La politique houleuse envers l’Iran et la volonté de réintégration des États-Unis dans l’accord des 5 +1 sur le nucléaire iranien ne sont pas sans évoquer l’ombre d’Obama qui considérait l’Arabie comme problématique tout en œuvrant à des relations avec l’Iran qui ignorent la déstabilisation systématique à laquelle se livre ce pays au Yémen, au Liban, en Syrie et en Irak ou même les droits de la personne bafoués dans ce pays.
Le fait que les États-Unis aient retiré leurs batteries antiaériennes Patriot d’Arabie et qu’ils semblent ignorer l’Arabie et Israël dans les tractations en cours au sein des 5 +1 risque de laisser le champ libre à une pax poutina dans la région, si ce n’est à un aventurisme débridé de la part des Gardiens de la révolution iraniens.
Face à cette ouverture américaine, l’Iran teste les États-Unis en manipulant des groupements chiites en Irak contre des cibles américaines, en s’attaquant à des navires marchands dans le détroit d’Ormuz, en armant les Houtis du Yémen de missiles de longue portée visant l’Arabie, en augmentant la production d’uranium enrichi au-delà des limites prescrites par l’accord des 5 +1 et en installant des centrifugeuses avancées à Natanz.

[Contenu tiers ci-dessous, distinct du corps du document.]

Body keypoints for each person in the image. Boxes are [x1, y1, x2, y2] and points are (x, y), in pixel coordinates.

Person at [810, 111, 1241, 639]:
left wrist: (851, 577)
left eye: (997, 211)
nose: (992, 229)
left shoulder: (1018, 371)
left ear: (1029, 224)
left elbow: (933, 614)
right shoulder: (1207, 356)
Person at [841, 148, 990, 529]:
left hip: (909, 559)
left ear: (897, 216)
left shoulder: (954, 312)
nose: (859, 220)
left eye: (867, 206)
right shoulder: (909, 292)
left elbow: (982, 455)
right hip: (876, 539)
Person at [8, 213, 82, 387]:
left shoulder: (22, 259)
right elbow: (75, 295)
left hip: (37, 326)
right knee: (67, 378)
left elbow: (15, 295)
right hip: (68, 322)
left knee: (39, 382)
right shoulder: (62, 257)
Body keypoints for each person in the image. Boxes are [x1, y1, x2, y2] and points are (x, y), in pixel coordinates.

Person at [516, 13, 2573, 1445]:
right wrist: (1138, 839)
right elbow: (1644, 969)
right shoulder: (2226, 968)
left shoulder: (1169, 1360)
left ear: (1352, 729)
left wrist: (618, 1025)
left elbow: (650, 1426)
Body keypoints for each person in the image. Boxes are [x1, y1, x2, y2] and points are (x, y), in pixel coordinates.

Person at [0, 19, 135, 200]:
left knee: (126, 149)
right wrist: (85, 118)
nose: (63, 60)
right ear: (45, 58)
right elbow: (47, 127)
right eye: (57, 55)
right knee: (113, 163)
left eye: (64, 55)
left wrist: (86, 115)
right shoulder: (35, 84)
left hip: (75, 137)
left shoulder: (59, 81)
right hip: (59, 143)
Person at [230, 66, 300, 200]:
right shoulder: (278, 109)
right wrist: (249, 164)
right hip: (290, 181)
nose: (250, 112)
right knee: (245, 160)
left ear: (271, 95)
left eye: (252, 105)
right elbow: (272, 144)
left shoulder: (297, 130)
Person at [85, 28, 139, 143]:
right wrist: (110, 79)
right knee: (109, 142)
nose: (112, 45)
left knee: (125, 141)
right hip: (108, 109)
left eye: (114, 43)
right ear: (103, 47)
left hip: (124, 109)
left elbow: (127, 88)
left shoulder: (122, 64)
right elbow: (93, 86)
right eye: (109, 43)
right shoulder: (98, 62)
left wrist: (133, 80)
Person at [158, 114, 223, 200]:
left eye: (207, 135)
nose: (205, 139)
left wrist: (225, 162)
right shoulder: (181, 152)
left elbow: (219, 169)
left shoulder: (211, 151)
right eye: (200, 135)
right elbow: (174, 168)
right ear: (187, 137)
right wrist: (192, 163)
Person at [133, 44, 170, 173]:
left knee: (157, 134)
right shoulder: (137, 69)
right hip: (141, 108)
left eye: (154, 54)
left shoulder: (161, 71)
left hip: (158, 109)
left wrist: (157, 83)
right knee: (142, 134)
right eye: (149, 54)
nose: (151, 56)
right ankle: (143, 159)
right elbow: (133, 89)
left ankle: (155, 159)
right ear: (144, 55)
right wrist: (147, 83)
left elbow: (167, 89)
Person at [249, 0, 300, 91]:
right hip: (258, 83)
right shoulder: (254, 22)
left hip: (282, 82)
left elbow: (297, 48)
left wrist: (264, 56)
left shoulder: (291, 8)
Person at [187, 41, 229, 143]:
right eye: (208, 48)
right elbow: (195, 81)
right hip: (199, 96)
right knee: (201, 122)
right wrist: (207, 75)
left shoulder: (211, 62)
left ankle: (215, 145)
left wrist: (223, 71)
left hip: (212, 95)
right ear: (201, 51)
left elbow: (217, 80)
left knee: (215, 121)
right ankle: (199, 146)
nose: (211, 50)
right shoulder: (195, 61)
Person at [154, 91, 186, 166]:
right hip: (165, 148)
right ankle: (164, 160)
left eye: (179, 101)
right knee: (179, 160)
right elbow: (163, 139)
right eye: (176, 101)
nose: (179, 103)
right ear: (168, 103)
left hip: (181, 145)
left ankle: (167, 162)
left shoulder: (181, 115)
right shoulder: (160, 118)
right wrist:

Or, et alors que Biden promettait de faire de l’Arabie « les parias qu’ils sont », le secrétaire d’État américain Blinken vient tout juste d’avancer qu’il fallait rééquilibrer les liens avec l’Arabie saoudite et que cette relation bilatérale l’emportait « sur n’importe qui. » Il a réitéré l’engagement américain à la défense du royaume saoudien, reconnaissant ainsi le rôle essentiel de l’Arabie dans la préservation des intérêts stratégiques américains.
Recalibrage
Lentement mais sûrement, la politique américaine s’aligne sur un réalisme qui s’éloigne de considérations idéologiques. Ce recalibrage délicat est en cours. Alliés et adversaires en surveillent les méandres avec la plus grande attention.